**Recorded information**
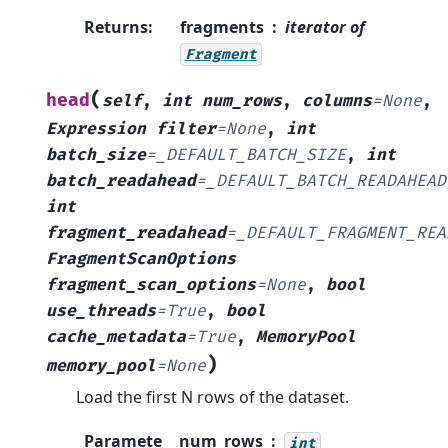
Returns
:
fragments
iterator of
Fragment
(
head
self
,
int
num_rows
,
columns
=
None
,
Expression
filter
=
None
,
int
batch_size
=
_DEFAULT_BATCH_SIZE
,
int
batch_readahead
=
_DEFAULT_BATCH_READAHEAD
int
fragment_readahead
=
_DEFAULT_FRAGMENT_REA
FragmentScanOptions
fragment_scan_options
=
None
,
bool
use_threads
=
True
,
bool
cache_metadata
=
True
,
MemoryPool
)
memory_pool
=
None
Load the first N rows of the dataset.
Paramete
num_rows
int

**Activity**
Your response should reproduce the entire listing verbatim, minus the pictures.

**Solution to the problem**
Returns
:
fragments
iterator of
Fragment
(
head
self
,
int
num_rows
,
columns
=
None
,
Expression
filter
=
None
,
int
batch_size
=
_DEFAULT_BATCH_SIZE
,
int
batch_readahead
=
_DEFAULT_BATCH_READAHEAD
int
fragment_readahead
=
_DEFAULT_FRAGMENT_REA
FragmentScanOptions
fragment_scan_options
=
None
,
bool
use_threads
=
True
,
bool
cache_metadata
=
True
,
MemoryPool
)
memory_pool
=
None
Load the first N rows of the dataset.
Paramete
num_rows
int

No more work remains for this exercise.